Task prompt → Write out again, exactly, the lines below starting at the one with "thumb ip: (552, 436)" and ending at the one with "index pip: (1176, 580)".

Dataset entries
● ● ● ● ● ● ●
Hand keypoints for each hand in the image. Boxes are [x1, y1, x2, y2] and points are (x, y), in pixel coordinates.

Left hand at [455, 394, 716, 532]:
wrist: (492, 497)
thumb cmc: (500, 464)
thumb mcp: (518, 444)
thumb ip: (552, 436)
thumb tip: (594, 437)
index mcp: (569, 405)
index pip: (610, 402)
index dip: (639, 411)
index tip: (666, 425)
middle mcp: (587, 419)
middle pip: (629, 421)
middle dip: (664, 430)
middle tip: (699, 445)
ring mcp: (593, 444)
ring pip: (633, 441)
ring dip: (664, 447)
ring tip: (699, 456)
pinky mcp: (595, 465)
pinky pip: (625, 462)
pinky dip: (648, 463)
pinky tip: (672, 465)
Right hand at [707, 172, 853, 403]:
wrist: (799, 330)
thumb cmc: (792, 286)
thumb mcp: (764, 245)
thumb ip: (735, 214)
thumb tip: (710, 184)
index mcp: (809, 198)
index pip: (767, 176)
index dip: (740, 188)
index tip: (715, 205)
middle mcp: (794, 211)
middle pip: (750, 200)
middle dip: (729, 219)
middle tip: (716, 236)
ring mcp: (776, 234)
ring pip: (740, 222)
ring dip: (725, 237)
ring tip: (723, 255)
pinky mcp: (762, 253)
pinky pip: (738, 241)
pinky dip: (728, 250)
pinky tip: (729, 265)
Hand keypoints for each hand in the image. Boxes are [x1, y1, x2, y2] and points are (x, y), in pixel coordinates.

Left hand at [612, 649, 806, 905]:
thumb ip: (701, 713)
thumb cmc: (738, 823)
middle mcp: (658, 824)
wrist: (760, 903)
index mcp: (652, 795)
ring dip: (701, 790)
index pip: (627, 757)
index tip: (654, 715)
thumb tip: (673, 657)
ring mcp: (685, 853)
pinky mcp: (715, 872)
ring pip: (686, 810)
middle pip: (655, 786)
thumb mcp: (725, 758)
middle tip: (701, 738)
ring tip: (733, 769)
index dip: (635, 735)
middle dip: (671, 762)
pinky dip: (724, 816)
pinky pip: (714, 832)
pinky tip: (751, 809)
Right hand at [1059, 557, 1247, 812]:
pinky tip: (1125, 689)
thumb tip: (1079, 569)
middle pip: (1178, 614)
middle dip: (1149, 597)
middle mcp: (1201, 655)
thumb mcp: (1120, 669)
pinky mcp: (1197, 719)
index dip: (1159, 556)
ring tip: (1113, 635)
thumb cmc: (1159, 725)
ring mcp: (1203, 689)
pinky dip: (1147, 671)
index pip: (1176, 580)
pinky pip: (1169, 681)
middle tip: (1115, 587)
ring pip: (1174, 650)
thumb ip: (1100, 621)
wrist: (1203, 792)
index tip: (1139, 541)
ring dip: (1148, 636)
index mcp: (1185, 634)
● ● ● ● ● ● ●
Exercise answer →
thumb ip: (552, 436)
thumb tip: (594, 437)
index mcp: (569, 405)
index pip: (610, 402)
index dip: (639, 411)
index tip: (666, 425)
middle mcp: (587, 419)
middle pip: (629, 421)
middle dip: (664, 430)
middle tip: (699, 445)
ring mcp: (593, 444)
ring pip: (633, 441)
ring dip: (664, 447)
ring tip: (699, 456)
pinky mcp: (595, 465)
pinky pip: (625, 462)
pinky dip: (648, 463)
pinky tip: (672, 465)
Right hand at [707, 172, 853, 403]:
wrist: (799, 330)
thumb cmc: (792, 286)
thumb mcp: (764, 245)
thumb ip: (735, 214)
thumb tip: (710, 184)
index mcp: (809, 198)
index pip: (767, 176)
index dip: (740, 188)
index tip: (715, 205)
middle mcp: (794, 211)
middle pip: (750, 200)
middle dip: (729, 219)
middle tip: (716, 236)
ring mcp: (776, 234)
ring pip: (740, 222)
ring dip: (725, 237)
ring tip: (723, 255)
pinky mcp: (762, 253)
pinky pip: (738, 241)
pinky dip: (728, 250)
pinky tip: (729, 265)
Hand keypoints for each hand in the image. Boxes are [x1, y1, x2, y2] and points are (x, y), in pixel coordinates.

Left hand at [612, 649, 806, 905]:
thumb ip: (701, 713)
thumb cmc: (738, 823)
middle mcp: (658, 824)
wrist: (760, 903)
index mcp: (652, 795)
ring dip: (701, 790)
index pip: (627, 757)
index tip: (654, 715)
thumb tip: (673, 657)
ring mcp: (685, 853)
pinky mcp: (715, 872)
ring pip: (686, 810)
middle pip: (655, 786)
thumb mcp: (725, 758)
middle tip: (701, 738)
ring tip: (733, 769)
index dip: (635, 735)
middle dip: (671, 762)
pinky dip: (724, 816)
pinky pip: (714, 832)
pinky tip: (751, 809)
Right hand at [1059, 557, 1247, 812]:
pinky tip: (1125, 689)
thumb tip: (1079, 569)
middle pip: (1178, 614)
middle dip: (1149, 597)
middle mcp: (1201, 655)
thumb mcp: (1120, 669)
pinky mcp: (1197, 719)
index dip: (1159, 556)
ring tip: (1113, 635)
thumb cmc: (1159, 725)
ring mcp: (1203, 689)
pinky dip: (1147, 671)
index pip: (1176, 580)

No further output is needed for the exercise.